ASU professors’ recent findings about weak groups engaging in conflict with stronger groups were published this month in the journal “Psychological Science.” Their findings indicate religion may correlate with these weaker groups engaging in conflict with stronger groups.

Political science professor Carolyn Warner said the published research primarily looks at intergroup conflict and some of the factors that contribute to it, such as limited resources or incompatibility of values.

The study, which began years ago, found that religion tended to increase this intergroup conflict.

“We began because a lot of previous work that had been done had been prompted by 9/11 and measured religion in a crude manner,” she said. “We wanted to develop a study that would have a more nuanced view of what religion is and different kinds of conflict. We set up this study to do that.”

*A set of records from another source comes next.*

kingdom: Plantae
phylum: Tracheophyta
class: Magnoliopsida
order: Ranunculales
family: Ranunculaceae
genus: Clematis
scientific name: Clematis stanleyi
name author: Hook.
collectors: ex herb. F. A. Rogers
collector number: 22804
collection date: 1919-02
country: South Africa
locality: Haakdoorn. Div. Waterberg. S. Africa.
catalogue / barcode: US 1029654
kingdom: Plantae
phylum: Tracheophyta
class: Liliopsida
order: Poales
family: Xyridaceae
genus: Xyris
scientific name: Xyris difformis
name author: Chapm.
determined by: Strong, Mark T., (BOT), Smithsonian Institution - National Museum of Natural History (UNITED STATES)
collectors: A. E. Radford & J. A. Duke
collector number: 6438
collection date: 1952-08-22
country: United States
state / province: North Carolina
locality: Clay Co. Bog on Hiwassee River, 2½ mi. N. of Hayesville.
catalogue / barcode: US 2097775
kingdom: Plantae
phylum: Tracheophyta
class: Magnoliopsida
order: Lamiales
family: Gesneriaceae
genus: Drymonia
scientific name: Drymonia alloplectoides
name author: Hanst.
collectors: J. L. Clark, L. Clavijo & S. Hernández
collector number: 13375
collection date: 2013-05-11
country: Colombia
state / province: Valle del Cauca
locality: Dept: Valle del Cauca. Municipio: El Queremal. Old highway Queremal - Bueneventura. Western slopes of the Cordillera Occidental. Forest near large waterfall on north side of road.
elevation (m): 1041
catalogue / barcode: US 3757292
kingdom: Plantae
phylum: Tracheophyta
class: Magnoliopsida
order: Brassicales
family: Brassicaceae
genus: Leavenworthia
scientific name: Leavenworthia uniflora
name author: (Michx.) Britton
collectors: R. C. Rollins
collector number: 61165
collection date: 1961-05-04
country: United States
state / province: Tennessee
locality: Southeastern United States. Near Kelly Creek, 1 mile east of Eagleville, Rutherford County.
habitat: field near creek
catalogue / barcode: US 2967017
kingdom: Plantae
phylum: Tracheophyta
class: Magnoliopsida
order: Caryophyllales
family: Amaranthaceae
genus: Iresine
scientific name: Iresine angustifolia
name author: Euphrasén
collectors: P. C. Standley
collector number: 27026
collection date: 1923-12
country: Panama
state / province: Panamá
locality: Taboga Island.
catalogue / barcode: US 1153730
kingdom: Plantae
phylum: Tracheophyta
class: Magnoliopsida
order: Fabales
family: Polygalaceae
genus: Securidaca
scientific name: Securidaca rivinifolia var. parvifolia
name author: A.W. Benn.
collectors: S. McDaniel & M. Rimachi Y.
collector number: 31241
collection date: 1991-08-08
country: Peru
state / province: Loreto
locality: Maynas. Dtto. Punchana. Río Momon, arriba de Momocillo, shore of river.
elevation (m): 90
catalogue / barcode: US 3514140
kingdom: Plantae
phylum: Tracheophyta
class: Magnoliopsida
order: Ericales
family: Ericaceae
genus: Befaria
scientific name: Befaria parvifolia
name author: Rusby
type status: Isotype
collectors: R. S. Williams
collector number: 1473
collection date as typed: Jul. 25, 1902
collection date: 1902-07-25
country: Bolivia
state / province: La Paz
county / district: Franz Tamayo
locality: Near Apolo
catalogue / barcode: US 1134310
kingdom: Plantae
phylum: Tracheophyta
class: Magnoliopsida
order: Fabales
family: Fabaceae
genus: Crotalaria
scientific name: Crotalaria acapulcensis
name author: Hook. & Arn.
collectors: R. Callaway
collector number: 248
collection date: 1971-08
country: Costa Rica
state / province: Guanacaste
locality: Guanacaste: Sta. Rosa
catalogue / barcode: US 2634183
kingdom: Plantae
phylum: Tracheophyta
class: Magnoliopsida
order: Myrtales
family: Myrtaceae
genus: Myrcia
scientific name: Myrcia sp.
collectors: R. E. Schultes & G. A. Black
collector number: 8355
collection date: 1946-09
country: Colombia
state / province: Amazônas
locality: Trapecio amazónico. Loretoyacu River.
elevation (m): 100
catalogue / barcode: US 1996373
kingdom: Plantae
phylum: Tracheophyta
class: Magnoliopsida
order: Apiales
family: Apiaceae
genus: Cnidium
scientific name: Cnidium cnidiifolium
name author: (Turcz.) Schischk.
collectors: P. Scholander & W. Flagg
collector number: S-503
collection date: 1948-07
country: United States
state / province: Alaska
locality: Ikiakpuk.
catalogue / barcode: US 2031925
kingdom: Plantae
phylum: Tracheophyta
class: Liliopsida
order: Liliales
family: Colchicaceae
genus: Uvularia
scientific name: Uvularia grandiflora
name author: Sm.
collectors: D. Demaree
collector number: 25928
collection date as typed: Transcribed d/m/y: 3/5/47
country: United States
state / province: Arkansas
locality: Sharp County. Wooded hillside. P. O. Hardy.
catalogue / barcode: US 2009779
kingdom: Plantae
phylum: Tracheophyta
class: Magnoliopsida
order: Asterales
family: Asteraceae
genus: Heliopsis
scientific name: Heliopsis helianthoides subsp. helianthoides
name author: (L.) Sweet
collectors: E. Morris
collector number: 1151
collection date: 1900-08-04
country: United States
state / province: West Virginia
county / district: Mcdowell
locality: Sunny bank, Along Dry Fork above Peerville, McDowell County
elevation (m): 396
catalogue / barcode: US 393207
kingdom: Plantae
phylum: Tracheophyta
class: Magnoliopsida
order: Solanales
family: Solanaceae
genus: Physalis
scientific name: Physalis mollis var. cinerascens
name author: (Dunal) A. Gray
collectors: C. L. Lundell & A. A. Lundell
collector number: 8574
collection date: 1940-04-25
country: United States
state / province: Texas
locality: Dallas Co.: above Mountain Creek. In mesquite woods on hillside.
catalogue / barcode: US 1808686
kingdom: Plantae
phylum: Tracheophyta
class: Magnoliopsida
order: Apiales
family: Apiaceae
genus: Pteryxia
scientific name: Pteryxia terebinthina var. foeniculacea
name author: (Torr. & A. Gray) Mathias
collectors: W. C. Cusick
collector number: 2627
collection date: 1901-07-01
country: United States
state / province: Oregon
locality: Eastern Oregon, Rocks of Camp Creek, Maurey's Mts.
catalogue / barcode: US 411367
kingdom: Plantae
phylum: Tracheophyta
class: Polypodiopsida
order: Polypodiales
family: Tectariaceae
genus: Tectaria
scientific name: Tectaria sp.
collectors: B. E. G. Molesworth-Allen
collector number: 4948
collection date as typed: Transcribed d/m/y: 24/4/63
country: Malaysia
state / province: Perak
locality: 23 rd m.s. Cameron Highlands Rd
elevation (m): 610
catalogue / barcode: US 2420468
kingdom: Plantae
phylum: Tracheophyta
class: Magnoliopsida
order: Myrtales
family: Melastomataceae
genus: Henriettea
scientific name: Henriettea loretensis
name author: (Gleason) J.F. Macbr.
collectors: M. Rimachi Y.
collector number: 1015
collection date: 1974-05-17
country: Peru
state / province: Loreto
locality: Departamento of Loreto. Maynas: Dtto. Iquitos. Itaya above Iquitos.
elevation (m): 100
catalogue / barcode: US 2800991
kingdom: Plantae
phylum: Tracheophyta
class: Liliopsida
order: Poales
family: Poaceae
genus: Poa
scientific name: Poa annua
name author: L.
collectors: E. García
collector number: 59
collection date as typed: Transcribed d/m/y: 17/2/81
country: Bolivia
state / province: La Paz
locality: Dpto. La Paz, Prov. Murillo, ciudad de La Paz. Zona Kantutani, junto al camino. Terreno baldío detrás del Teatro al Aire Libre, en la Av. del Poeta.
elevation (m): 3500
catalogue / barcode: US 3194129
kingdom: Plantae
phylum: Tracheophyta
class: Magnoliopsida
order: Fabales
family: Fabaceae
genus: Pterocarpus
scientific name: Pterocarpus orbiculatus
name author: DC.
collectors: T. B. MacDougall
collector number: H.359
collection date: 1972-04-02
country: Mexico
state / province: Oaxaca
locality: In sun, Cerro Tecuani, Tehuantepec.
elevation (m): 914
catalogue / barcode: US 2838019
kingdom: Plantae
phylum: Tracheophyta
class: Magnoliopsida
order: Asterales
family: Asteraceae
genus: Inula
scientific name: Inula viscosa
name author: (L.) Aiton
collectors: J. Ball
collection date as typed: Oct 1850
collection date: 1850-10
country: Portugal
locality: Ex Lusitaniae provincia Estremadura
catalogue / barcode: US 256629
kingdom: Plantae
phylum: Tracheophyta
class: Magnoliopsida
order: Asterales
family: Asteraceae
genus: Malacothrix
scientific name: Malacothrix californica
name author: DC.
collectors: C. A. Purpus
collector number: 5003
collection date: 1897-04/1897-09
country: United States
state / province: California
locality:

Warner said the study, which is part of the Global Group Relations Project, differed perhaps from others in its scope, because it includes countries from nearly every continent.

Psychology professor and lead researcher of the study Steve Neuberg said the correlation between religious infusion, or shared values, in a society and conflict prompted by disadvantaged groups were proven.

Researchers were aided in large part by social scientists and scholars who had on average 20 years of experience studying one of the selected 97 study sites. Scholars provided data and qualitative conclusions from the sites for the research.

“They provided data and gave us some estimates of the variables that we wanted to know what the relationships were,” he said. “To what extent is this group advantaged? To what extent is this group disadvantaged? How much is this group engaged in violence with this group?”

Religiously infused groups can be motivated to alter their resource circumstance and to no longer be disadvantaged, Neuberg said.

“They may be more likely by virtue and morality of religion to act on the thought that they are deserving of more than they have," he said.

Neuberg said, however, that the study did not find that stronger or less disadvantaged groups were more likely to engage in conflict.

“Religious infusion is not making more powerful groups more conflict-prone,” he said. “It only has that effect on groups that tend to be less powerful.”

Biological sciences senior Mark Egidi said he believed there were examples of conflict between weaker groups and stronger groups in the U.S. He said he was skeptical of the role of religion in the lives of weaker groups.

“Some acts you see at a domestic level are all religiously motivated,” he said. “I think that in a sense religion may tend to prey on vulnerable people who do end up turning to conflict.”

Neuberg said he hoped the study would lead to a much better understanding of the causes of group conflict.

“If we know what the circumstances that create conflict are we should know what one might use as an intervention in this conflict," he said. "It has to do with forecasting and intervention.”